> **Aim of the exercise**
Write out each line of the material again, word for word.

> **Provided material**
□ □ □ □ □
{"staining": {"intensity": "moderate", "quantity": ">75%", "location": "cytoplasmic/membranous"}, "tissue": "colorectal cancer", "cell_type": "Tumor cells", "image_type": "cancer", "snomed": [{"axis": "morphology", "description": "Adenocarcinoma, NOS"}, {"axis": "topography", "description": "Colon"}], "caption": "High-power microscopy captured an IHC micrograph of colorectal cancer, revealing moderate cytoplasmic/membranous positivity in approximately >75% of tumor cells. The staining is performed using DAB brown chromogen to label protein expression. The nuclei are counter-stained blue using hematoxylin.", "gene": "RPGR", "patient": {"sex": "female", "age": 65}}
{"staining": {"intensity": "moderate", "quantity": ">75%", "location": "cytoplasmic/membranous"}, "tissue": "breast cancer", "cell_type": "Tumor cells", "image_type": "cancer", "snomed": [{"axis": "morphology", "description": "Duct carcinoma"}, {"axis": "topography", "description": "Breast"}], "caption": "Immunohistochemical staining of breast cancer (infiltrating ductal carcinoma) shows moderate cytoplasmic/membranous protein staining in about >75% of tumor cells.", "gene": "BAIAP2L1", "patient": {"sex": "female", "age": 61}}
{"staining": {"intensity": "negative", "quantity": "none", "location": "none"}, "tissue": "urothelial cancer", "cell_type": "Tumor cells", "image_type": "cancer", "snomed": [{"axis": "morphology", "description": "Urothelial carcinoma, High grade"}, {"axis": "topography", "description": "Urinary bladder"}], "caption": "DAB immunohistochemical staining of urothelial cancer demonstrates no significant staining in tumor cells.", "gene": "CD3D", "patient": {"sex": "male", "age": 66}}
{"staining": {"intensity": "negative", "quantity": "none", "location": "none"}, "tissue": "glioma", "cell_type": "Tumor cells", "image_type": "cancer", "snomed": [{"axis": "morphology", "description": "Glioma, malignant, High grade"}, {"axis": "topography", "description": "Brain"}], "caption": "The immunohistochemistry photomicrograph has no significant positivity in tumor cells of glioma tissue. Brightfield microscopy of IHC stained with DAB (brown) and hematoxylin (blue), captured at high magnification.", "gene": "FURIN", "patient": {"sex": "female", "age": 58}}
□ □ □ □ □
> **Response**
{"staining": {"intensity": "moderate", "quantity": ">75%", "location": "cytoplasmic/membranous"}, "tissue": "colorectal cancer", "cell_type": "Tumor cells", "image_type": "cancer", "snomed": [{"axis": "morphology", "description": "Adenocarcinoma, NOS"}, {"axis": "topography", "description": "Colon"}], "caption": "High-power microscopy captured an IHC micrograph of colorectal cancer, revealing moderate cytoplasmic/membranous positivity in approximately >75% of tumor cells. The staining is performed using DAB brown chromogen to label protein expression. The nuclei are counter-stained blue using hematoxylin.", "gene": "RPGR", "patient": {"sex": "female", "age": 65}}
{"staining": {"intensity": "moderate", "quantity": ">75%", "location": "cytoplasmic/membranous"}, "tissue": "breast cancer", "cell_type": "Tumor cells", "image_type": "cancer", "snomed": [{"axis": "morphology", "description": "Duct carcinoma"}, {"axis": "topography", "description": "Breast"}], "caption": "Immunohistochemical staining of breast cancer (infiltrating ductal carcinoma) shows moderate cytoplasmic/membranous protein staining in about >75% of tumor cells.", "gene": "BAIAP2L1", "patient": {"sex": "female", "age": 61}}
{"staining": {"intensity": "negative", "quantity": "none", "location": "none"}, "tissue": "urothelial cancer", "cell_type": "Tumor cells", "image_type": "cancer", "snomed": [{"axis": "morphology", "description": "Urothelial carcinoma, High grade"}, {"axis": "topography", "description": "Urinary bladder"}], "caption": "DAB immunohistochemical staining of urothelial cancer demonstrates no significant staining in tumor cells.", "gene": "CD3D", "patient": {"sex": "male", "age": 66}}
{"staining": {"intensity": "negative", "quantity": "none", "location": "none"}, "tissue": "glioma", "cell_type": "Tumor cells", "image_type": "cancer", "snomed": [{"axis": "morphology", "description": "Glioma, malignant, High grade"}, {"axis": "topography", "description": "Brain"}], "caption": "The immunohistochemistry photomicrograph has no significant positivity in tumor cells of glioma tissue. Brightfield microscopy of IHC stained with DAB (brown) and hematoxylin (blue), captured at high magnification.", "gene": "FURIN", "patient": {"sex": "female", "age": 58}}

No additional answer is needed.